Selain Richa, Ganjar juga melontarkan pertanyaan serupa terhadap penerima KMJ 25 lainnya bernama Nastiti. Mahasiswi asal Sekolah Tinggi Ilmu Ekonomi (STIE) AMA Salatiga itu mengaku mendapat modal dari Bank Jateng sebesar Rp 25 juta untuk membesarkan usaha kateringnya.

“Ambil tiga tahun Pak. Per bulan angsurannya sekitar Rp 740 ribu. Sedangkan omzet kotor katering saya per bulan rata-rata Rp 7 juta, tapi itu belum dikurangi honor pegawai. Kebetulan usaha ini warisan dari ibu. Kalau saya belajar memasak karena kepepet,” ujar perempuan asal Desa Candi, Kecamatan Ampel, Boyolali ini.

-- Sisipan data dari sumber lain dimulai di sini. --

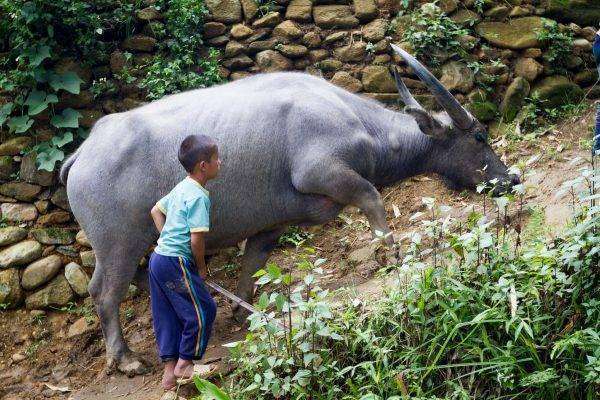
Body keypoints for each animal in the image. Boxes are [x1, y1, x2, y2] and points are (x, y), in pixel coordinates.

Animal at [59, 47, 516, 376]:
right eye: (479, 136)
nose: (509, 178)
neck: (357, 122)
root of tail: (84, 151)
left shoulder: (271, 223)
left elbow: (254, 262)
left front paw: (242, 311)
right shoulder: (324, 172)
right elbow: (371, 197)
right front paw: (391, 253)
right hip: (118, 244)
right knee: (104, 292)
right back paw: (125, 358)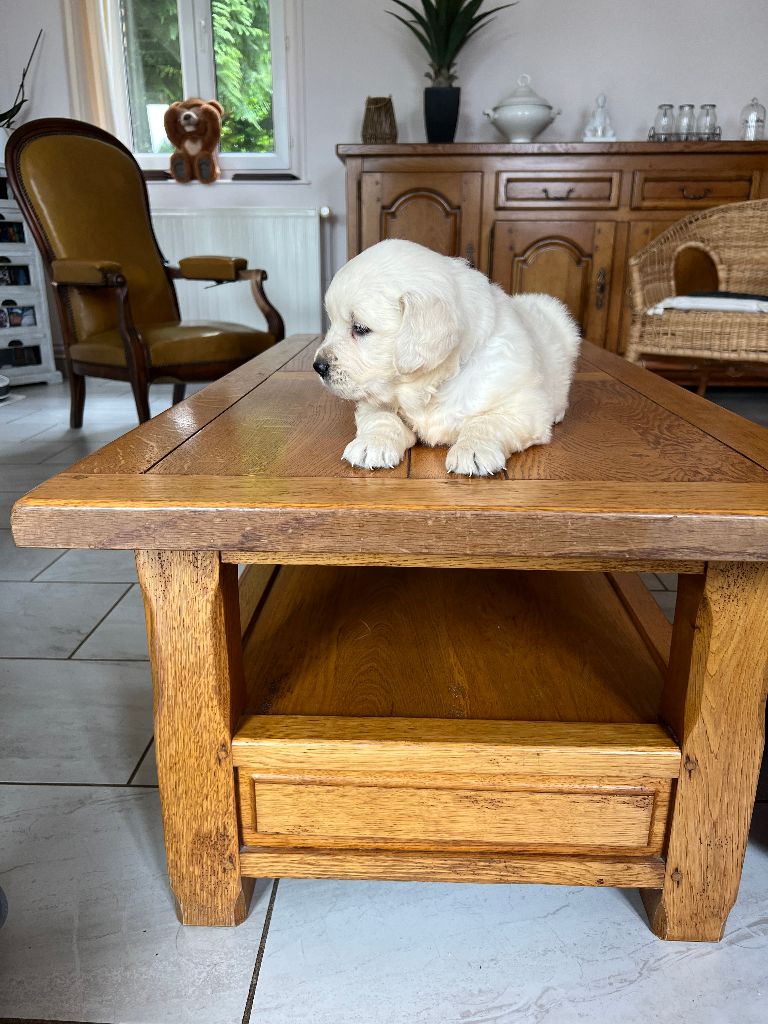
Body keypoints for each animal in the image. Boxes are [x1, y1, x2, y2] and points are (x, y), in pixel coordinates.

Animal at [313, 239, 581, 476]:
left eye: (360, 328)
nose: (318, 366)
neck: (433, 384)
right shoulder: (373, 399)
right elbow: (382, 417)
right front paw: (372, 444)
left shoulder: (524, 408)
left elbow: (486, 421)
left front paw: (472, 450)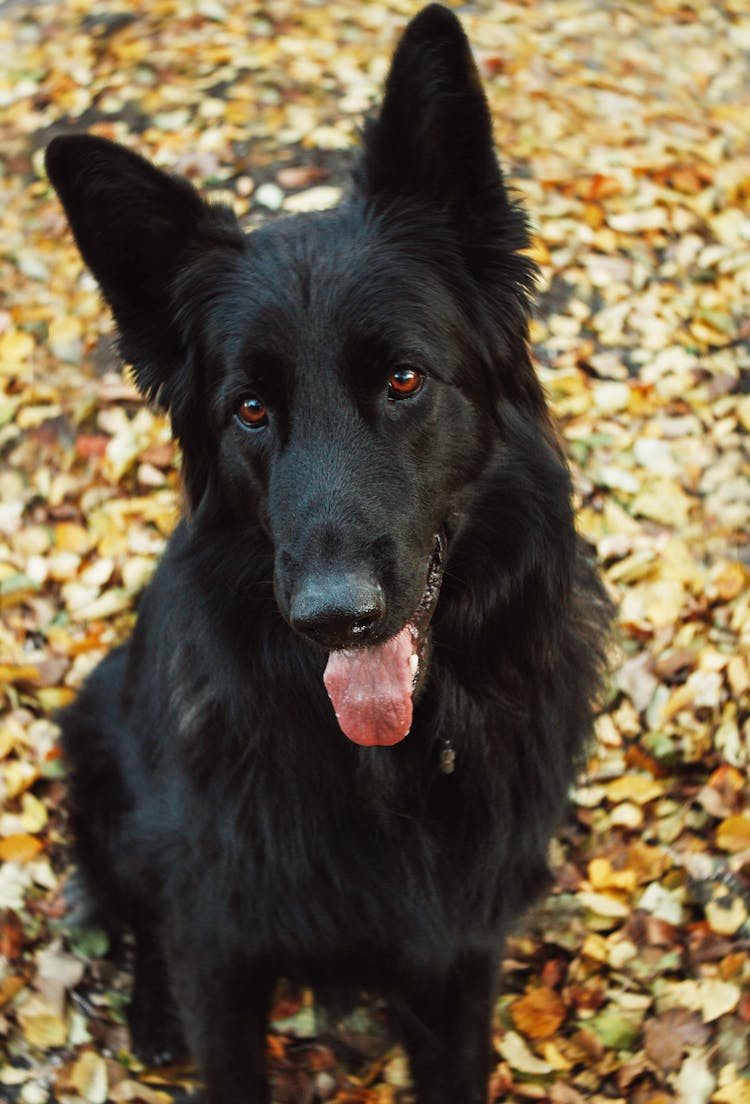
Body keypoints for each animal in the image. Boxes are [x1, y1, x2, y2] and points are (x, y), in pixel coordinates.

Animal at [45, 4, 609, 1099]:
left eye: (404, 379)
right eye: (251, 410)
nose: (335, 617)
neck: (387, 764)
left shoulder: (461, 953)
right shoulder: (222, 949)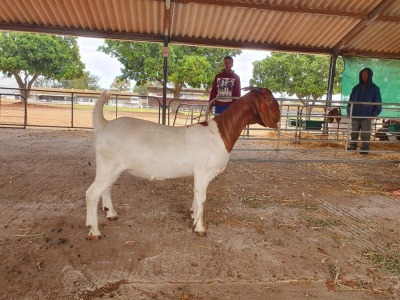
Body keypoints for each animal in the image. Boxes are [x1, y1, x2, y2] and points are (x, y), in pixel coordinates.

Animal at [86, 86, 280, 239]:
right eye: (270, 99)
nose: (278, 118)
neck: (220, 133)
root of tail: (104, 125)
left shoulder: (199, 174)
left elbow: (196, 196)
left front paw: (193, 216)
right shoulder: (203, 171)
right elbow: (202, 198)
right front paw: (200, 228)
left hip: (112, 168)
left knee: (106, 189)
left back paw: (111, 214)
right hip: (108, 165)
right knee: (92, 193)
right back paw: (94, 231)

Berangkat dari kisah dua perempuan itu, Ganjar mengatakan, pemerintah provinsi bersama Bank Jateng akan mempermudah akses permodalan bagi pelaku usaha mikro kecil dan menengah (UMKM) melalui program KMJ 25. Pasalnya, KMJ 25 dengan plafon kredit maksimal Rp 25 juta juga memiliki bunga rendah sebesar 7 persen per tahun, dan tanpa agunan.

“Luar biasa para pengusaha muda ini. Sebenarnya dari cerita ini saya mau tunjukan bahwa ada akses program permodalan dengan bunga rendah sebesar 7 persen. Ini saya kampanyekan terus,” katanya.

Ia mengatakan, selama ini orang yang berdagang dan kesulitan modal biasanya larinya ke bank titil karena dianggap lebih cepat dan mudah. “Maka perbankan kita minta masuk, baik dari Bank Jateng maupun BPR/BKK di daerah-daerah dengan bunga rendah. Maka kalau akses modal gampang, ini salah satu cara mengatasi kemiskinan,” kata Ganjar, yang juga meminta Bank Jateng agar menggodok kredit mini dengan plafon sekitar Rp 1 juta.